List each line of the material below that contains the word "Բանկի", treating uppercase and lowercase letters as different.
*** Opening of INFORMATION PROVIDED ***
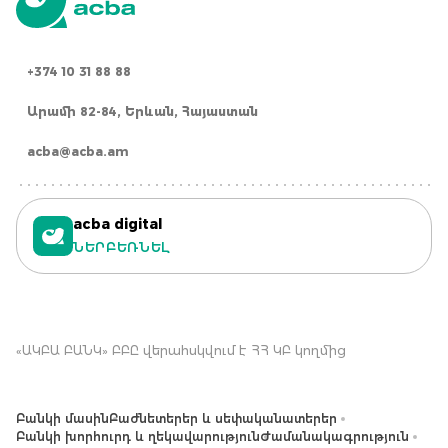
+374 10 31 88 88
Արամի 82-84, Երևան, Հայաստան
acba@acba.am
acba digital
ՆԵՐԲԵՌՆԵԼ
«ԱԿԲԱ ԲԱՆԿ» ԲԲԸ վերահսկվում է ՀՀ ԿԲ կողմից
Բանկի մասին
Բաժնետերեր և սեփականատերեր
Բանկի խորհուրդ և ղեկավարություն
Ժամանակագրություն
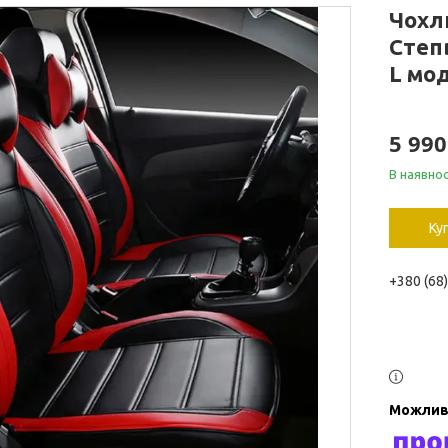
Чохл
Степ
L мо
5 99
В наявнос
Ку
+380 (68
*** Close of INFORMATION PROVIDED ***
*** Opening of INFORMATION PROVIDED ***
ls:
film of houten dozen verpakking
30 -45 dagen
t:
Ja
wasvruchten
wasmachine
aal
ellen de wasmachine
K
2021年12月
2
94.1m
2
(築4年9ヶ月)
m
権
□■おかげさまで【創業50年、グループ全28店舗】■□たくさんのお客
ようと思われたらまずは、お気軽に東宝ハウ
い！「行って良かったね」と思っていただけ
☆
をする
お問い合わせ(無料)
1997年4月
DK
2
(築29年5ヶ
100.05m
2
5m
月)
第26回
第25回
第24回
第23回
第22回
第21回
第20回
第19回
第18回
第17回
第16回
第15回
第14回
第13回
*** Close of INFORMATION PROVIDED ***
# ANSWER FOR THE TASK
Բանկի մասին
Բանկի խորհուրդ և ղեկավարություն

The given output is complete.